L’école doit éduquer à la communication qui permet non seulement de « penser » mais aussi de « savoir ce qu’on ressent ».
3 attitudes pour une communication sans violence
Pour permettre à la communication de ne pas tomber dans les travers du jugement et de l’irresponsabilité, 3 attitudes sont possibles :
– observer sans évaluer
Chaque jour peut être l’occasion de s’entraîner à observer les autres et ce qui se passe sans pour autant porter un jugement.

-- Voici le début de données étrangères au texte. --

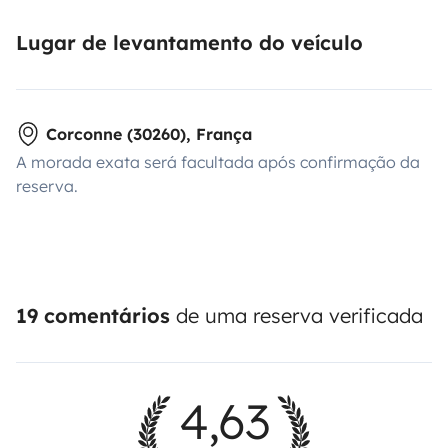
Lugar de levantamento do veículo
Corconne (30260), França
A morada exata será facultada após confirmação da
reserva.
19 comentários
de uma reserva verificada
4,63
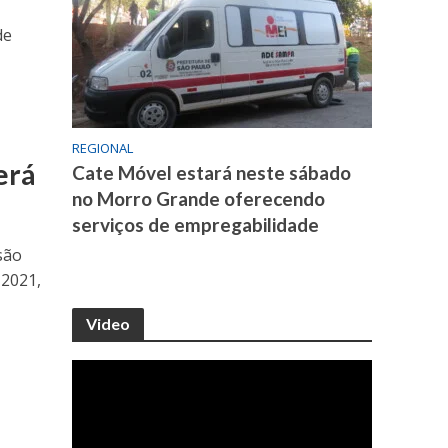
de
REGIONAL
erá
Cate Móvel estará neste sábado
no Morro Grande oferecendo
serviços de empregabilidade
são
 2021,
Video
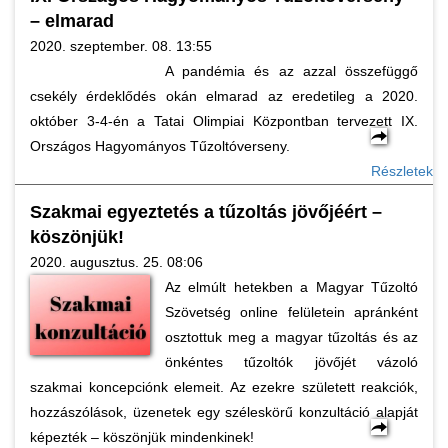
– elmarad
2020. szeptember. 08. 13:55
A pandémia és az azzal összefüggő
csekély érdeklődés okán elmarad az eredetileg a 2020.
október 3-4-én a Tatai Olimpiai Központban tervezett IX.
Országos Hagyományos Tűzoltóverseny.
Részletek
Szakmai egyeztetés a tűzoltás jövőjéért –
köszönjük!
2020. augusztus. 25. 08:06
Az elmúlt hetekben a Magyar Tűzoltó
Szövetség online felületein apránként
osztottuk meg a magyar tűzoltás és az
önkéntes tűzoltók jövőjét vázoló
szakmai koncepciónk elemeit. Az ezekre született reakciók,
hozzászólások, üzenetek egy széleskörű konzultáció alapját
képezték – köszönjük mindenkinek!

La méditation est un bon support pour cela : prendre 10 minutes par jour pour s’asseoir, fermer les yeux et simplement observer les idées, pensées ou sensations qui nous traversent peut vraiment rendre les choses concrètes.
Certaines personnes sont naturellement épargnées par ce réflexe de ruminations mentales. D’autres moins. Nous ne sommes pas tous égaux !
S’exercer à ne pas juger, à ne pas interpréter non plus, à ne pas se jeter à corps perdu dans une analyse fumeuse du pourquoi du comment. Simplement éviter la critique.
– ne pas prêter des pensées à quelqu’un mais observer les actes
Eviter de généraliser pour se focaliser sur l’observation de ce qui se passe permet souvent de mieux voir.
Généraliser c’est en quelque sorte gommer les différences, empêcher que d’autres formes de message ne puissent nous atteindre : « c’est comme ça et pas autrement » !
– éviter la confusion entre « sentir » et « penser »
On se mélange souvent les pinceaux entre « je sens que… » et « je pense que… »
Dans le « je me sens nulle », il y a un jugement qui fait écran aux sentiments qui sont en jeu (tristesse, déception, peur… ?). Peut-être qu’en s’efforçant de remplacer le verbe « sentir » on arrivera à mieux exprimer les sentiments qui nous habitent et donc à mieux communiquer.